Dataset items
BEGIN

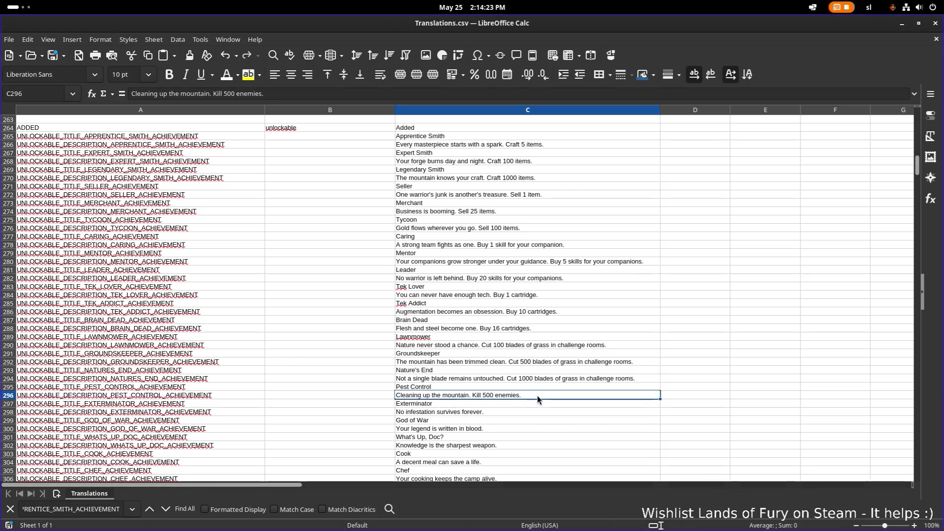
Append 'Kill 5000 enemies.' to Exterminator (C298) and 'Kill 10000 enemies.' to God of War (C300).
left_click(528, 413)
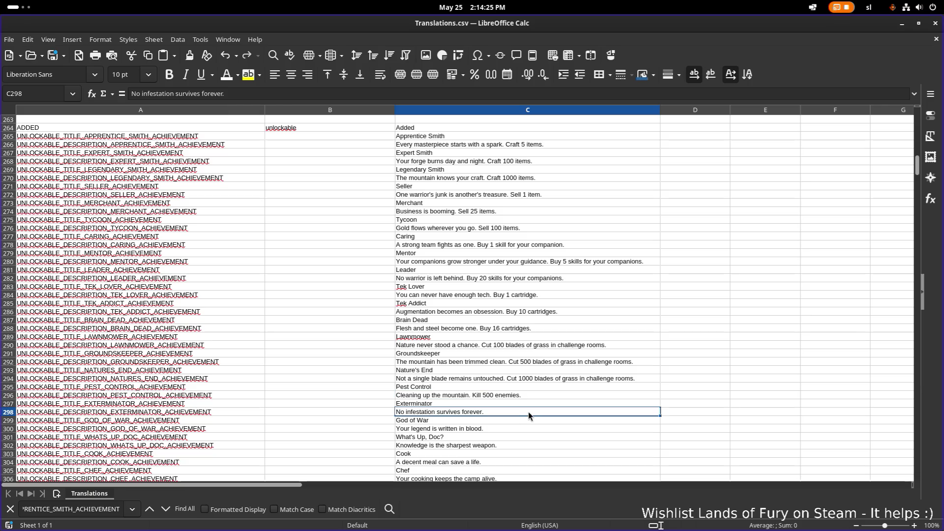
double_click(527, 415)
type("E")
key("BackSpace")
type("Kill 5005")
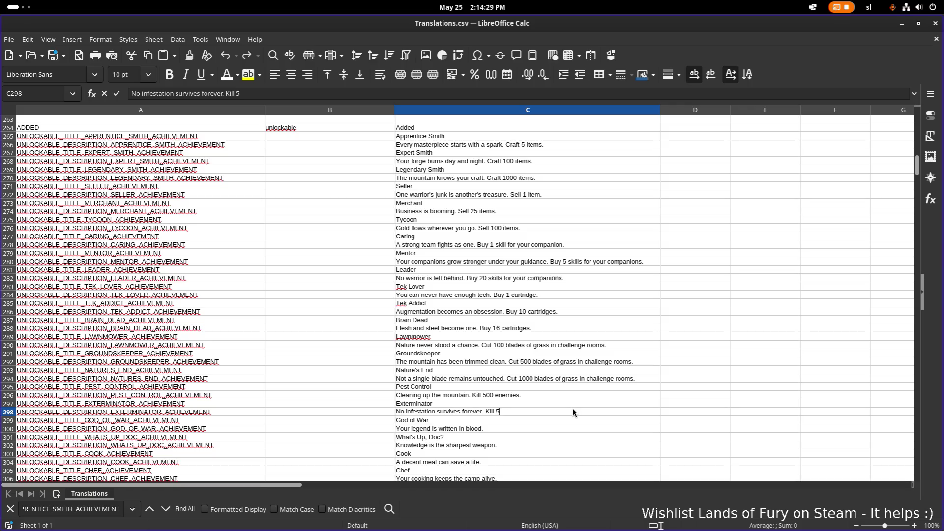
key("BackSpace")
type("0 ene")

END
BEGIN

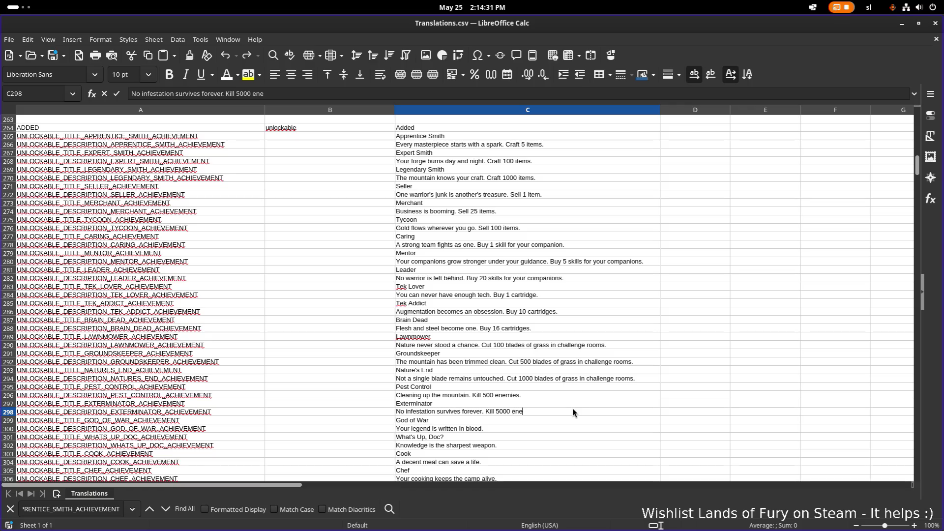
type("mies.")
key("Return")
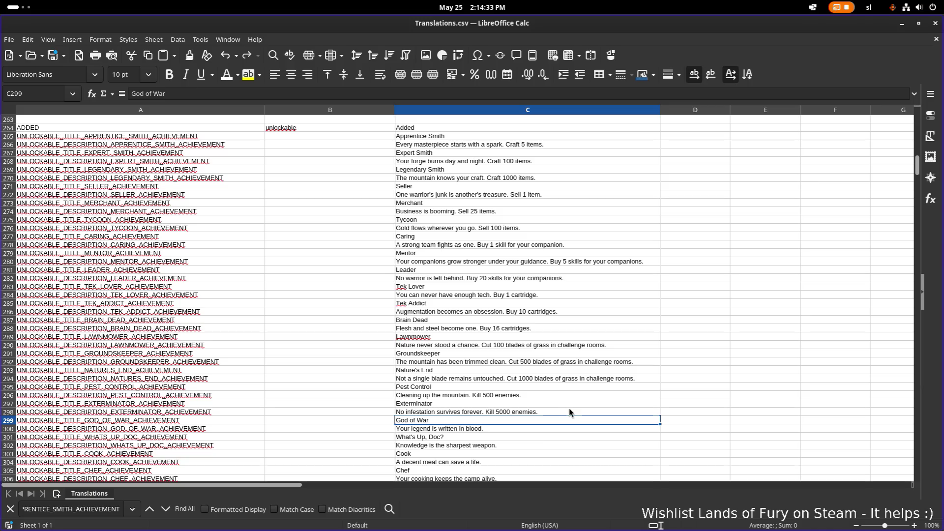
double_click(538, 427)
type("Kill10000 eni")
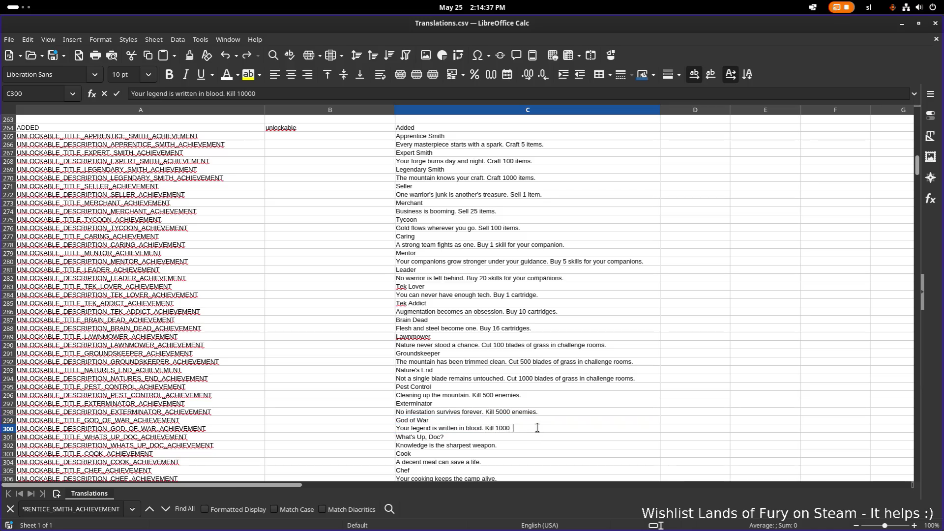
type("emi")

END

## [Assigned task]
If a line in the records above has the word "type", copy it.

## [Answer section]
type("E")
type("Kill 5005")
type("0 ene")
type("mies.")
type("Kill10000 eni")
type("emi")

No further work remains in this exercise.